Artistic activities improve self-control in adolescents

Researchers found that those who did were less likely to commit criminal behaviors like stealing and selling drugs.


Artistic activities improve self-control in adolescents, study finds
a pile of art supplies

A new study has found that artistic activities can improve self-control impulses in adolescents. Teens might look like they have the world at their feet, and they might not understand the struggles and pressure we all face, but that might be because we’ve forgotten what it’s all about. was when we were teenagers. They’re trying to navigate a tricky life, they’re trying to balance their school life, a part-time job, and a social life and it all can add up. They are also still finding each other and working on skills like self-control.


According to Medical Xpress, a study found that artistic activities can help teens rein in their self-control impulses, so we might just have to be a little tricky. This study was carried out by researchers from University College of Londonand it can be read in full here.

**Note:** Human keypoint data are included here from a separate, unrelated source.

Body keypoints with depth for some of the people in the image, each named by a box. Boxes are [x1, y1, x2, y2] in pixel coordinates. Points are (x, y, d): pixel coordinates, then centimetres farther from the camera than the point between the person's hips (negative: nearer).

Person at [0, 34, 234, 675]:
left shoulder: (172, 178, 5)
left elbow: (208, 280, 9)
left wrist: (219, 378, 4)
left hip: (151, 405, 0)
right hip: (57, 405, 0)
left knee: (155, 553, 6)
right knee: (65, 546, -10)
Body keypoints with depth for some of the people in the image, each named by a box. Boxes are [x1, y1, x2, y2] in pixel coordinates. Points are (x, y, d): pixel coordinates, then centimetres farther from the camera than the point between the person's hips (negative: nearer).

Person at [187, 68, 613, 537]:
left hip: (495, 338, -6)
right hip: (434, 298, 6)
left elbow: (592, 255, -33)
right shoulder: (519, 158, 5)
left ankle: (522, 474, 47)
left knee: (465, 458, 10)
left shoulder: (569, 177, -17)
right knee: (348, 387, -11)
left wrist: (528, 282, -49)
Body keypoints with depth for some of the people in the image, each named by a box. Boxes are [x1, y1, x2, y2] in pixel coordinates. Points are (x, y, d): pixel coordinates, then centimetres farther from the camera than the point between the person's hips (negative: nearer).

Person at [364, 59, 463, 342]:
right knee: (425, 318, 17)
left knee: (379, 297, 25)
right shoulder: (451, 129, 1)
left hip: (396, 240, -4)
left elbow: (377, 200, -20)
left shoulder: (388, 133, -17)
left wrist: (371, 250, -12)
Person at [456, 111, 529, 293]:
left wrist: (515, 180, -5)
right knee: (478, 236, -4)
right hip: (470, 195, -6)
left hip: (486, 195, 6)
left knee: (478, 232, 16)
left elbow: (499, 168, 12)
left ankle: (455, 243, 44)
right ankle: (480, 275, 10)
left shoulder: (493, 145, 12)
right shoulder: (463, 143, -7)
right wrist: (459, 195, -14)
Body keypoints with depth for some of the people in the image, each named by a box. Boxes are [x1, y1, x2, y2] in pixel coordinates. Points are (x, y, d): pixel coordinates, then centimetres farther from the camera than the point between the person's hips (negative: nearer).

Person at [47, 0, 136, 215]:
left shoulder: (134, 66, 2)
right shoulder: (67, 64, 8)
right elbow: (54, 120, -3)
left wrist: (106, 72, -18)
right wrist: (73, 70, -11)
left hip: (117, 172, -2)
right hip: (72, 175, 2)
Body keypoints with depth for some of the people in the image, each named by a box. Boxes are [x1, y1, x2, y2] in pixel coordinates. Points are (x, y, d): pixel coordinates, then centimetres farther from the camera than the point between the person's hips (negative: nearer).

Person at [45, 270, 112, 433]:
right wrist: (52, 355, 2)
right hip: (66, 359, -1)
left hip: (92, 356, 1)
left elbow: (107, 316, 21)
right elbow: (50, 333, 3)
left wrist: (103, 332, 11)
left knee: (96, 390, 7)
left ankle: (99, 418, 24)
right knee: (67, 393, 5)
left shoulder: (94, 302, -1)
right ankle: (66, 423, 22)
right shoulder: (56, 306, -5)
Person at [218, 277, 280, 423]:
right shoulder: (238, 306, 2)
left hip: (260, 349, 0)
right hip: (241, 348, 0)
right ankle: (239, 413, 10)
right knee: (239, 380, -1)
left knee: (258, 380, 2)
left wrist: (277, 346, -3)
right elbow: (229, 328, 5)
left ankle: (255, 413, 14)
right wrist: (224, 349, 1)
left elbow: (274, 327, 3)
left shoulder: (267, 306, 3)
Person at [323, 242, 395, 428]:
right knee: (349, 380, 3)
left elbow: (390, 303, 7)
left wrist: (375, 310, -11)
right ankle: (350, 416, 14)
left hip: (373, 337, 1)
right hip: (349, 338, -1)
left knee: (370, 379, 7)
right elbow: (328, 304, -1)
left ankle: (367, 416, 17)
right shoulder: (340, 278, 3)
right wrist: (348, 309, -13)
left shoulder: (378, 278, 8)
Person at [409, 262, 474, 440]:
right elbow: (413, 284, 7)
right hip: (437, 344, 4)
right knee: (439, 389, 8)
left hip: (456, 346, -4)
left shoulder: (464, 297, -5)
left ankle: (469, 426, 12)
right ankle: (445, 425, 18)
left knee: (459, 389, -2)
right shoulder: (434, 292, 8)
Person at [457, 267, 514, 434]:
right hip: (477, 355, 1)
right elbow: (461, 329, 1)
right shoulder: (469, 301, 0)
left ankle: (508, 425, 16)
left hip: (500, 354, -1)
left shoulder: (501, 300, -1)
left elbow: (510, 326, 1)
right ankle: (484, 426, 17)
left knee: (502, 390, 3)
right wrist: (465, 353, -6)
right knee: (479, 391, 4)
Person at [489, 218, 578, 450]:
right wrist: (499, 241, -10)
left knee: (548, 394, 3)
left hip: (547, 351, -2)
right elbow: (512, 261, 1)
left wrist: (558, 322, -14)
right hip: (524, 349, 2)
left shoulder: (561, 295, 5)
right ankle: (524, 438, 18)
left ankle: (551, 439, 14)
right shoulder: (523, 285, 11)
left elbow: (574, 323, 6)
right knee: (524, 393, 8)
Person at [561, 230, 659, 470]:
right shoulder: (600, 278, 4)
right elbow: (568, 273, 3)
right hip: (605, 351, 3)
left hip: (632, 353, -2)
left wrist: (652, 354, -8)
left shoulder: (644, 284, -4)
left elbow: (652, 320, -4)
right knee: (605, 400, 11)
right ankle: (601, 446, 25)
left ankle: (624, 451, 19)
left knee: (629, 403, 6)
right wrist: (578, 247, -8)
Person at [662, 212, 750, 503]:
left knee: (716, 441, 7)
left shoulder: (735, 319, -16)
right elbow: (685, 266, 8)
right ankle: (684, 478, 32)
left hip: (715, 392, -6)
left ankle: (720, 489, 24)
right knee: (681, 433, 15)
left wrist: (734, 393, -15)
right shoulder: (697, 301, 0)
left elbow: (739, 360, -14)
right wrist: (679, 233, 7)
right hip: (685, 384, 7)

RELATED: How Children’s Self-Control Predicts Healthy Life Later

The study revealed that teens who participate in activities such as dancing, drama, reading, and concerts are much less likely to engage in antisocial and criminal behavior. This was seen up to two years after their participation in the activities.

To complete the study, the researchers looked at data from more than 25,000 teenagers in the United States who had all completed surveys over a period of a few years. They measured teens’ engagement in arts activities based on several factors, such as school clubs, bands, choirs and art classes, and whether they had participated in cultural activities on their own. They found that those who did were less likely to commit criminal behaviors such as stealing and selling drugs. This was seen when they were asked the question initially, and then when they were asked the question two years later.


They also found that adolescents who were engaged in the arts are more likely to have higher self-control scores and even to have a more negative view of this behavior by people around them. While it can be difficult to engage a teenager in a program they are not interested in, it is worth trying to get them involved in something that is a more creative outlet.

The study also highlights the importance of the arts and why these programs should stay in school for students to enjoy. These courses are generally considered “less important” than others, and studies like this are important to consider when making decisions.